How to Cut Your Heating and Cooling Bills: The Complete Checklist
HVAC is the biggest slice of most energy bills. From thermostat strategy to sealing leaks and filter care: the checklist that lowers costs season after season.

In most homes, heating and cooling is the single biggest energy expense — often around half the bill. That's bad news with a silver lining: no other system offers so much room to save. This checklist runs from free habits to smart upgrades, in order of effort.
Level 1 — Free changes (start this week)
- Widen your comfort band: each degree of setback (cooler in winter, warmer in summer) trims consumption. Sleep and away hours are where setbacks cost zero comfort;
- Use fans strategically: ceiling fans let you raise the cooling setpoint while feeling the same — and remember fans cool people, not rooms: off when you leave;
- Work the sun: curtains closed on hot afternoons, open on sunny winter days. Free solar gain, free shade;
- Close off unused rooms and their vents — condition the space you live in, not the whole floor plan.
Level 2 — Maintenance (this month)
- Filters: the cheapest fix with the biggest effect. Dirty filters strangle airflow, spike consumption and shorten equipment life. Check monthly;
- Clear the outdoor unit: leaves and debris around the condenser make it fight for air;
- Vents unblocked: furniture and rugs over registers force the system to push harder;
- Annual professional tune-up: refrigerant levels, coils and connections — small inefficiencies compound across a whole season.
Level 3 — Seal the envelope (this season)
Conditioned air leaking out is money leaking out. The classic culprits, findable with your hand on a windy day:
- Doors and windows: weatherstripping and door sweeps are cheap and immediate;
- Outlets, pipes and attic hatches: caulk and foam gaskets close the small gaps that add up;
- Attic insulation: the highest-impact upgrade in many older homes — heat pours through under-insulated attics in both directions;
- Duct leaks: in homes with ductwork, sealing accessible joints keeps the air you paid for inside the system.
Level 4 — Smart upgrades (when budget allows)
A programmable or smart thermostat automates the setbacks humans forget — and some utilities offer rebates for installing one. If your system is old and limping, compare the efficiency rating of modern units before sinking money into repeated repairs; over years of use, the consumption gap can fund the replacement. Check your utility for rebate programs and time-of-use plans that reward shifting usage off peak hours.
The whole-bill view
HVAC is the giant, but it has accomplices: the fridge running 24/7, hot water habits, the standby army. Stack the wins and the energy line in your budget stops being the one you fear opening.

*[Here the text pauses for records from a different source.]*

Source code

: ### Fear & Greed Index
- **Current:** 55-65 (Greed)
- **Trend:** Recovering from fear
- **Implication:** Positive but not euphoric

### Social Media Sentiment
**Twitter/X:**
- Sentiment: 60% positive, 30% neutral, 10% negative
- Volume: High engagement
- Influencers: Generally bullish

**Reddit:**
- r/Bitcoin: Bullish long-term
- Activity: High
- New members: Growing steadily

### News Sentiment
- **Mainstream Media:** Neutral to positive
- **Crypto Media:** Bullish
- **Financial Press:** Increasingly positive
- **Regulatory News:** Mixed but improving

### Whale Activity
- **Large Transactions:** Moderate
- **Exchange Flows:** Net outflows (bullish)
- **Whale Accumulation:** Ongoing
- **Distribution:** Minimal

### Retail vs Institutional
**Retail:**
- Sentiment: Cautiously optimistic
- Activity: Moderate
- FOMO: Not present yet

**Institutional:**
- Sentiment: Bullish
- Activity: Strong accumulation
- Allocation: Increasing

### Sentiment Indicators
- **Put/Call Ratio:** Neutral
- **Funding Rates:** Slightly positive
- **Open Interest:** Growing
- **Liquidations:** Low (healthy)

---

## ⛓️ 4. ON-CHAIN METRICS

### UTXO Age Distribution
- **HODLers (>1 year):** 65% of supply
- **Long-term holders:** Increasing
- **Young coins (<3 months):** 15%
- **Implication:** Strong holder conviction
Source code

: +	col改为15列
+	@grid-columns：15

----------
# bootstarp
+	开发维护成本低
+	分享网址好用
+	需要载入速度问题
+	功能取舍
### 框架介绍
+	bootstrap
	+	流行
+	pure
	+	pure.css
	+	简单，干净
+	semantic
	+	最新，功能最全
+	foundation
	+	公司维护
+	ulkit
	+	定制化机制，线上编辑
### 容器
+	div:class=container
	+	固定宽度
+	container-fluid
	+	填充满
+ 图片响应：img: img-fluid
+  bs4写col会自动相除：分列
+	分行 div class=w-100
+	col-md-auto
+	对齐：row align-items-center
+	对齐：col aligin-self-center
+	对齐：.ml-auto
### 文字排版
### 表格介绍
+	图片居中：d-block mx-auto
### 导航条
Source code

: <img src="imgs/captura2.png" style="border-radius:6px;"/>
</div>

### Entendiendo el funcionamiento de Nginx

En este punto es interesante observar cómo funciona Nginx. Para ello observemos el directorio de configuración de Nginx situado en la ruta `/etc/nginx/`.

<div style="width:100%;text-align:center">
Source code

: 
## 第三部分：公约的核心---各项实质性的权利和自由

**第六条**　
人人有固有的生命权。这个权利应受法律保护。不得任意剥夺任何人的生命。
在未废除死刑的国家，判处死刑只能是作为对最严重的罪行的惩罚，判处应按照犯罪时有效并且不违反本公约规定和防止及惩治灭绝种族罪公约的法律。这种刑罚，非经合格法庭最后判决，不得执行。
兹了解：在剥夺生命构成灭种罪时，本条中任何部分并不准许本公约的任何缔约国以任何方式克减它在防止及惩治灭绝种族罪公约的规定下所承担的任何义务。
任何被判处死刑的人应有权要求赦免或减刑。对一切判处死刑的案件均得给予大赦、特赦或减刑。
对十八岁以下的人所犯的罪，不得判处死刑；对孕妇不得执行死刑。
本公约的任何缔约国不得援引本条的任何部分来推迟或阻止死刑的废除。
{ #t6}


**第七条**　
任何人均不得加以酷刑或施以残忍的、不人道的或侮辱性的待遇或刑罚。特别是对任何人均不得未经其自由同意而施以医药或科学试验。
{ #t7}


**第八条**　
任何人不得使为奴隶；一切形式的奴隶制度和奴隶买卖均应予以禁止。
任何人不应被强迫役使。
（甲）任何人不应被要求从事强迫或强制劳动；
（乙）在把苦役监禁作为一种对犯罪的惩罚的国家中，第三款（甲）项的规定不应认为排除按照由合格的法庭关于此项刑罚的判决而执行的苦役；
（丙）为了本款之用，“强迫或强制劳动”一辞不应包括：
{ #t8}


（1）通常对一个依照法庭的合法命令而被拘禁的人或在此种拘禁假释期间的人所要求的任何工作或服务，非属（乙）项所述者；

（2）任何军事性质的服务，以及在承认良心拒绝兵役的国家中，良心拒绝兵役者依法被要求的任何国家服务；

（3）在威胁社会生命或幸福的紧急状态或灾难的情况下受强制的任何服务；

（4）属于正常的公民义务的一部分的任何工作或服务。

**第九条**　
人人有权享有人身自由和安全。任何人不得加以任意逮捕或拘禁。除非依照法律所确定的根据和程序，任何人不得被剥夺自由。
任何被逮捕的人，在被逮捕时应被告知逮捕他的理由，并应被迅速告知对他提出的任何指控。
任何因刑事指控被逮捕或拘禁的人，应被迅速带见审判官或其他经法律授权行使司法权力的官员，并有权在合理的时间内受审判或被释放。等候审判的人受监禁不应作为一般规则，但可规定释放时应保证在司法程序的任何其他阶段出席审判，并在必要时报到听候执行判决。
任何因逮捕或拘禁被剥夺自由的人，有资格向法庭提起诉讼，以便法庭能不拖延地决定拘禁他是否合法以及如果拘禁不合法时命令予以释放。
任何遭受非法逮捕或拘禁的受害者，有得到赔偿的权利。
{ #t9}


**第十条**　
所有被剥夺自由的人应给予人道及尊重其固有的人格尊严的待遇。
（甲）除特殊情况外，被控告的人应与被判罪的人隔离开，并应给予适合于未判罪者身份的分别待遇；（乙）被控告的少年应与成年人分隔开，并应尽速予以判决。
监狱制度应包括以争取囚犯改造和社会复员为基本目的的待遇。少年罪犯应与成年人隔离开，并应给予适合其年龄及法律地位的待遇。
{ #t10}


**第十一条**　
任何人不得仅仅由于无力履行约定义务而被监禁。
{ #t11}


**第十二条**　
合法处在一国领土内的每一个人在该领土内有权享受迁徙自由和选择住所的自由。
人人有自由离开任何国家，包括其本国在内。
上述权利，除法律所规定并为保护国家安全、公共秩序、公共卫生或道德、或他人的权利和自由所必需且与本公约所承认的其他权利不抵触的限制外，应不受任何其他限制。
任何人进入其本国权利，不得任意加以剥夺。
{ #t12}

Frequently asked questions
What thermostat setting saves the most?
The biggest savings come from widening the gap between indoor and outdoor temperature less — setting cooling a bit warmer and heating a bit cooler, especially while asleep or away. Programmable schedules capture this automatically; check your utility's guidance for recommended setpoints.
How often should HVAC filters be changed?
Check monthly and change when dirty — commonly every one to three months depending on filter type, pets and dust. A clogged filter forces the system to work harder, raising bills and wear.
Is a smart thermostat worth it?
For most homes with schedules (work, sleep), yes — automating setbacks captures savings people forget to make manually. Some utilities offer rebates for installing one; check yours before buying.